START SOURCE INFORMATION

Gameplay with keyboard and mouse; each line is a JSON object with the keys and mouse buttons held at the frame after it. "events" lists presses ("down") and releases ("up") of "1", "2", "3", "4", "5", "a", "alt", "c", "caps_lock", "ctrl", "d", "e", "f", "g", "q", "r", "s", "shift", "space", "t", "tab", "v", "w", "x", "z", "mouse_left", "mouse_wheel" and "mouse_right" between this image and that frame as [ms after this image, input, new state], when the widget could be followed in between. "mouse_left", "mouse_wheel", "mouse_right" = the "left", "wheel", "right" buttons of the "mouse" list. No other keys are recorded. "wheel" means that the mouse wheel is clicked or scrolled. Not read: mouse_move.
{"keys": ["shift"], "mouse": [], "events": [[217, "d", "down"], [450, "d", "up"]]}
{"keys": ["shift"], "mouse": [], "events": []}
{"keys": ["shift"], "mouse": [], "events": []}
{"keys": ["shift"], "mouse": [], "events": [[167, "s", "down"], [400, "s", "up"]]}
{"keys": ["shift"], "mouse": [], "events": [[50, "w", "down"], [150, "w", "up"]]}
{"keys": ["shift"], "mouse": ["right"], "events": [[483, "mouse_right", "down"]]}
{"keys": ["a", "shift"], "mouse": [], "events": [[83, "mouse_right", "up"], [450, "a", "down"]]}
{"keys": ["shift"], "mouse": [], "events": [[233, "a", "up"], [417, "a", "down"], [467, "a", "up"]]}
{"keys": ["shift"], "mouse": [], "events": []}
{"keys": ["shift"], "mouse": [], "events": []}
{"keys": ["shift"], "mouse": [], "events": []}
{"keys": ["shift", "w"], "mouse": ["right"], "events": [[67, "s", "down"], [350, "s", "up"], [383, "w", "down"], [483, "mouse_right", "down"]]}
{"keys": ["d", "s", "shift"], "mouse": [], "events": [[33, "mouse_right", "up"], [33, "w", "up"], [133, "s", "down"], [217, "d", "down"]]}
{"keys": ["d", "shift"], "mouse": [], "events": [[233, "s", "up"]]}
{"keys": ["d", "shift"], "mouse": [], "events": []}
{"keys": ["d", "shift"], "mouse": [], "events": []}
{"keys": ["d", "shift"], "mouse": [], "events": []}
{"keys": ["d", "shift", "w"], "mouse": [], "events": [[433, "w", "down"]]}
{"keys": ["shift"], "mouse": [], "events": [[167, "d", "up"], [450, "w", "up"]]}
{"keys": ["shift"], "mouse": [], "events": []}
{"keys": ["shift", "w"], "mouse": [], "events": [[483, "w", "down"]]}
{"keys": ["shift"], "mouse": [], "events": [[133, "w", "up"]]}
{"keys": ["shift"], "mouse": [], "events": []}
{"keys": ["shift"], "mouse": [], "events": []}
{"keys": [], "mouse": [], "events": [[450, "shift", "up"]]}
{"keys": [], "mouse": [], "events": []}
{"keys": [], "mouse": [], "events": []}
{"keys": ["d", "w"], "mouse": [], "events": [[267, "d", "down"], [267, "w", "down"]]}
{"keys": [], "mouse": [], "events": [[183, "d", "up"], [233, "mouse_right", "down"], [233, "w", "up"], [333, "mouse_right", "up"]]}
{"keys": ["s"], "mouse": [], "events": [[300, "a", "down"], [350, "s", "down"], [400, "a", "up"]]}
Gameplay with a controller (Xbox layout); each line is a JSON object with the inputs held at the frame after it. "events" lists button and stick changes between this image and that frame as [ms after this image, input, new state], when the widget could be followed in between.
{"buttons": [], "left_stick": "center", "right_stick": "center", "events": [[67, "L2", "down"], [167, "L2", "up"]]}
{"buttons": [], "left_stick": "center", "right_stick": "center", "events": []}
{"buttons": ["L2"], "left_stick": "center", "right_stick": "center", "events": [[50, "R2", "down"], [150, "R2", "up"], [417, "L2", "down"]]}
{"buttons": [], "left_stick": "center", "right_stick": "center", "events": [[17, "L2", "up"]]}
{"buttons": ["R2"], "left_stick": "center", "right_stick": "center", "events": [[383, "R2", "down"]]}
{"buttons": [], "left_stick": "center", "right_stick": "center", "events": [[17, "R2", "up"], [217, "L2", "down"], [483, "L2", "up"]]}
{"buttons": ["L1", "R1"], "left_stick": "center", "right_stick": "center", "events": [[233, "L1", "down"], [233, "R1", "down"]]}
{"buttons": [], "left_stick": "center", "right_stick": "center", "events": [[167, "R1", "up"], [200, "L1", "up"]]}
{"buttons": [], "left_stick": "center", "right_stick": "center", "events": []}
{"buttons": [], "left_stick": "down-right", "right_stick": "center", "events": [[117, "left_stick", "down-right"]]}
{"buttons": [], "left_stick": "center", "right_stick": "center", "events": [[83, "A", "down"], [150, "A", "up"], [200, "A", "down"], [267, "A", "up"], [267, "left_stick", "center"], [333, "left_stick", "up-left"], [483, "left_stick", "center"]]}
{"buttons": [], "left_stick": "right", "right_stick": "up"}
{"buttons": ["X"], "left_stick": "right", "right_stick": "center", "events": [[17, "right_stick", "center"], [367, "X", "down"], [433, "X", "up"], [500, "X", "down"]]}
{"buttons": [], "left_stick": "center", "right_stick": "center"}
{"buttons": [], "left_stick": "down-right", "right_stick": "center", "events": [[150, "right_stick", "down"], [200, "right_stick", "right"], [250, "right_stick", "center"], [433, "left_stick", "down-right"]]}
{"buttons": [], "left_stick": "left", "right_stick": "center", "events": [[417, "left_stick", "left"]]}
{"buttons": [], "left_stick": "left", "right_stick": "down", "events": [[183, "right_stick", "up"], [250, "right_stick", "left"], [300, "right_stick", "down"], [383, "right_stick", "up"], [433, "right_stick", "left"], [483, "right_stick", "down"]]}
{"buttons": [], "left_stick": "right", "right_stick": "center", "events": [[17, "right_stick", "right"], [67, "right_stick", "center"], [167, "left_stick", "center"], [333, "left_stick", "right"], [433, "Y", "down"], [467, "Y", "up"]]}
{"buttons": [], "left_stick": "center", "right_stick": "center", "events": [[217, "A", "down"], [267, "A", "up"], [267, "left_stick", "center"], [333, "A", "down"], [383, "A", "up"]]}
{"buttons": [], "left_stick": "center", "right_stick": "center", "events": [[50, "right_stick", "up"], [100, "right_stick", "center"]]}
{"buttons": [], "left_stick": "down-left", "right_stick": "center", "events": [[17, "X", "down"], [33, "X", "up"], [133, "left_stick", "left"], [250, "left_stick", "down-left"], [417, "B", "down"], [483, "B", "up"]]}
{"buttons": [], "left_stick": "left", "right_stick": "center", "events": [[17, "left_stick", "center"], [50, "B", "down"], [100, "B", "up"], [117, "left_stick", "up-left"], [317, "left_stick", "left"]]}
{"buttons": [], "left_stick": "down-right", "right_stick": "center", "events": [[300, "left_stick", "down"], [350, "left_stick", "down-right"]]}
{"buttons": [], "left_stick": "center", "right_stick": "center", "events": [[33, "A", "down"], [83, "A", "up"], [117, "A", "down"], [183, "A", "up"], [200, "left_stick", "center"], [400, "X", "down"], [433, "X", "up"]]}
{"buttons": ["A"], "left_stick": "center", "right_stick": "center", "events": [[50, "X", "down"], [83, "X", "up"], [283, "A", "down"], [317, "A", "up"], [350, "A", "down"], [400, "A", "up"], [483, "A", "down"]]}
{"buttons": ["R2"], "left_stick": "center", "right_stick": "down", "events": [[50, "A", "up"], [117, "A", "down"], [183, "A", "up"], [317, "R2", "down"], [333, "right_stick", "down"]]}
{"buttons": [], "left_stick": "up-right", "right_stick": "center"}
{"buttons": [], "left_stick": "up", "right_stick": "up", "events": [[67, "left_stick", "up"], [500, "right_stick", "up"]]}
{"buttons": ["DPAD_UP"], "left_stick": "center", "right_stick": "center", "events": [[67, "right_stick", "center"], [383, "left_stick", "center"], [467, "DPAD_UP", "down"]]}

END SOURCE INFORMATION

EXERCISE DIRECTIONS
Show all lines in the entries above where the string "with" appears.

ANSWER SECTION
Gameplay with keyboard and mouse; each line is a JSON object with the keys and mouse buttons held at the frame after it. "events" lists presses ("down") and releases ("up") of "1", "2", "3", "4", "5", "a", "alt", "c", "caps_lock", "ctrl", "d", "e", "f", "g", "q", "r", "s", "shift", "space", "t", "tab", "v", "w", "x", "z", "mouse_left", "mouse_wheel" and "mouse_right" between this image and that frame as [ms after this image, input, new state], when the widget could be followed in between. "mouse_left", "mouse_wheel", "mouse_right" = the "left", "wheel", "right" buttons of the "mouse" list. No other keys are recorded. "wheel" means that the mouse wheel is clicked or scrolled. Not read: mouse_move.
Gameplay with a controller (Xbox layout); each line is a JSON object with the inputs held at the frame after it. "events" lists button and stick changes between this image and that frame as [ms after this image, input, new state], when the widget could be followed in between.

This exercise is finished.